Anti-gay US preacher banned from entering Ireland

Baptist pastor Steven Anderson has become the first person ever to be barred from entering Ireland under exclusion powers created in 1999.

The controversial American preacher had planned to hold a sermon in Dublin on May 26th, but under Section 4 of the Immigration Act 1999, Minister for Justice Charlie Flanagan signed an exclusion order “in the interests of public policy.” This follows a petition which called on the government to do as much, gaining over 14,000 signatures. Anderson, who described the victims of a 2016 shooting in a gay club in Orland as “disgusting paedophiles and perverts”, has also been accused of spouting anti-Semitic rhetoric in his sermons, conflating the persecution of the Jewish people with “the judgement of God.” His church, the Faithful Word Baptist Church, has previously released statements which have been described as promoting holocaust denial. The church has also been labeled a hate group by a number of watchdog groups in the United States.

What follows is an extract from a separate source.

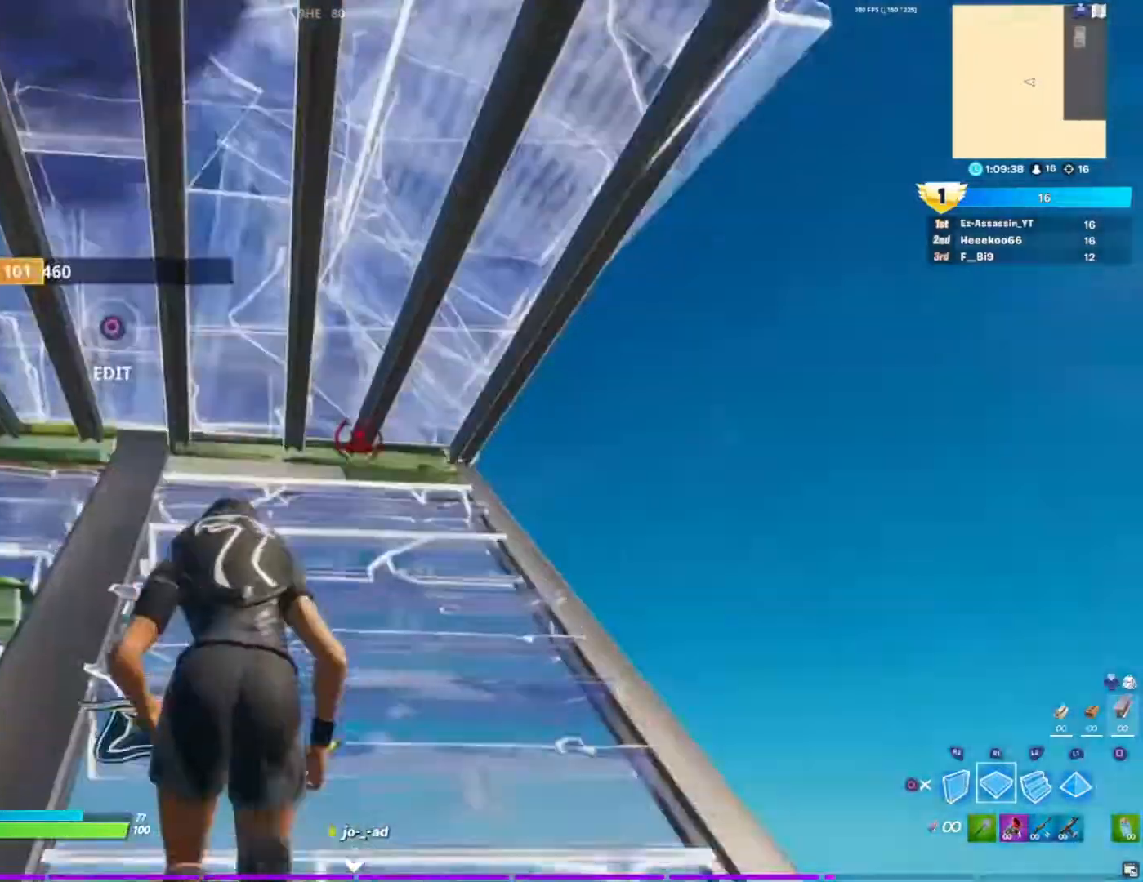
{"buttons": [], "left_stick": "up", "right_stick": "down-right", "events": [[50, "right_stick", "center"], [83, "R2", "up"], [150, "DPAD_DOWN", "down"], [167, "right_stick", "up-right"], [300, "DPAD_DOWN", "up"], [317, "R2", "down"], [317, "right_stick", "down"], [383, "DPAD_DOWN", "down"], [467, "R2", "up"], [467, "right_stick", "down-right"], [483, "DPAD_DOWN", "up"]]}
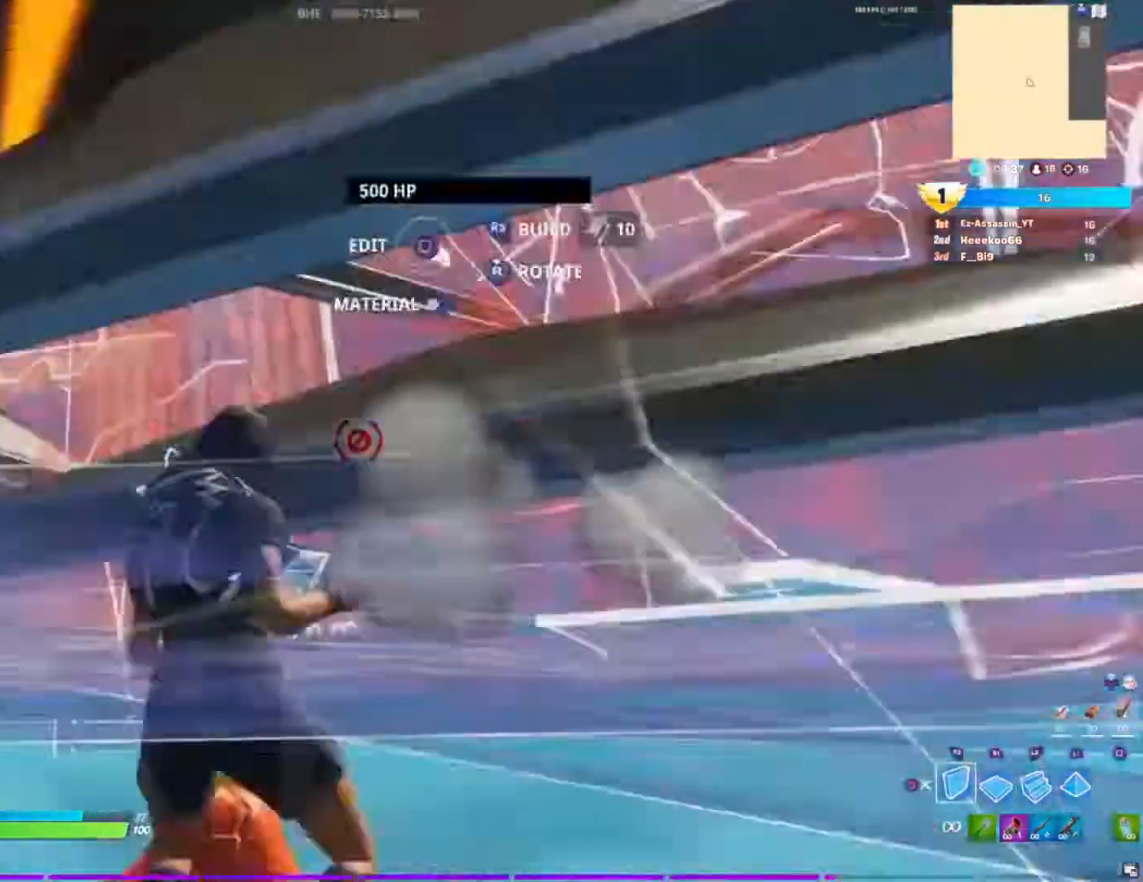
{"buttons": ["R1"], "left_stick": "up-right", "right_stick": "center", "events": [[50, "left_stick", "up-right"], [233, "right_stick", "center"], [350, "TRIANGLE", "down"], [483, "R1", "down"], [483, "TRIANGLE", "up"]]}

It is understood that the Dublin sermon was to be part of a wider European tour which had also included visits to Sweden and the Netherlands. However, Dutch security minister Mark Harbers announced earlier this month that Anderson had been banned from the Schengen Zone, the area in which the European Union accommodates for travel between member states.

Anderson has also previously been banned from the United Kingdom, South Africa and faced deportation from Botswana in 2016 following comments he made on the radio claiming that gay people should be killed.